**REQUIREMENT:** Each line of the data needs to be transcribed exactly.

**RECORD EXCERPTS:**
* * * *
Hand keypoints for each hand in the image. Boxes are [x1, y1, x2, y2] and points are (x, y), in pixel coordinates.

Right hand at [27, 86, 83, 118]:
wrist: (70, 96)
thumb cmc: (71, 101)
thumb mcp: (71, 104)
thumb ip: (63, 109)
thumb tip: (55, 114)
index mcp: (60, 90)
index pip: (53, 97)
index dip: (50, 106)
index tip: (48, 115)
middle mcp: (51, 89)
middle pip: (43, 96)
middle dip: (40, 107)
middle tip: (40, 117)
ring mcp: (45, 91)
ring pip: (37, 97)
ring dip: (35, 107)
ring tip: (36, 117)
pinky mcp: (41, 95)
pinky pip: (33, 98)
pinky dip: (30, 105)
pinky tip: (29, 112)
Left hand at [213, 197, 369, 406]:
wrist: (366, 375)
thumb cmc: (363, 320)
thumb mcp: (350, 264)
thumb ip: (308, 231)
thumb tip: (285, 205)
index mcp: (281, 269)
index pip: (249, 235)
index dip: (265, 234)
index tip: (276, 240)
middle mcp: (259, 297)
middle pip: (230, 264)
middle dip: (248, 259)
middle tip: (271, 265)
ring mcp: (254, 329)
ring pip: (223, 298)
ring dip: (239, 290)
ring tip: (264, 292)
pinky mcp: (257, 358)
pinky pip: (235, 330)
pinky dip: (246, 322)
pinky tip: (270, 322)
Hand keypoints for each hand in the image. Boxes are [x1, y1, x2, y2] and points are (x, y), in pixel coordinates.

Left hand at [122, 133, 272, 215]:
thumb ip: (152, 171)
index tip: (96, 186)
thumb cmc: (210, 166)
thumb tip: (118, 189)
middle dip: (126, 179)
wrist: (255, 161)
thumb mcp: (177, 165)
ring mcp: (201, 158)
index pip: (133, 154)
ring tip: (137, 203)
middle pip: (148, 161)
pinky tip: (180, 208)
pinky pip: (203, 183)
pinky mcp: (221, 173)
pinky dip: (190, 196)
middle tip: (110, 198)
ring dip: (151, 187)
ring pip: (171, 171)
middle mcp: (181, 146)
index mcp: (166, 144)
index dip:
* * * *
**TASK RESPONSE:**
Hand keypoints for each hand in the image. Boxes are [x1, y1, x2, y2] and points are (x, y), in pixel coordinates.

Right hand at [27, 86, 83, 118]:
wrist: (70, 96)
thumb cmc: (71, 101)
thumb mcp: (71, 104)
thumb ip: (63, 109)
thumb tip: (55, 114)
index mcp: (60, 90)
index pip: (53, 97)
index dip: (50, 106)
index tip: (48, 115)
middle mcp: (51, 89)
middle pip: (43, 96)
middle dip: (40, 107)
middle tip: (40, 117)
ring mcp: (45, 91)
ring pip: (37, 97)
ring dip: (35, 107)
ring tip: (36, 117)
pinky mcp: (41, 95)
pinky pip: (33, 98)
pinky dip: (30, 105)
pinky tip: (29, 112)
Left hand at [213, 197, 369, 406]:
wrist: (366, 375)
thumb cmc: (363, 320)
thumb mcp: (350, 264)
thumb ip: (308, 231)
thumb tip: (285, 205)
index mcp: (281, 269)
index pip: (249, 235)
index dip: (265, 234)
index tip: (276, 240)
middle mcp: (259, 297)
middle pip: (230, 264)
middle dip: (248, 259)
middle tip: (271, 265)
ring mcp: (254, 329)
ring pip: (223, 298)
ring dip: (239, 290)
ring tip: (264, 292)
pinky mcp: (257, 358)
pinky pip: (235, 330)
pinky dip: (246, 322)
pinky tip: (270, 322)
Hand keypoints for each hand in the image. Boxes are [x1, y1, x2, y2] and points are (x, y), in pixel coordinates.

Left hand at [122, 133, 272, 215]:
thumb ip: (152, 171)
index tip: (96, 186)
thumb cmc: (210, 166)
thumb tip: (118, 189)
middle dip: (126, 179)
wrist: (255, 161)
thumb mcp: (177, 165)
ring mcp: (201, 158)
index pip: (133, 154)
ring tip: (137, 203)
middle pip: (148, 161)
pinky tip: (180, 208)
pinky pip: (203, 183)
pinky mcp: (221, 173)
pinky dip: (190, 196)
middle tip: (110, 198)
ring dip: (151, 187)
ring pip: (171, 171)
middle mcp: (181, 146)
index mcp: (166, 144)
index dip:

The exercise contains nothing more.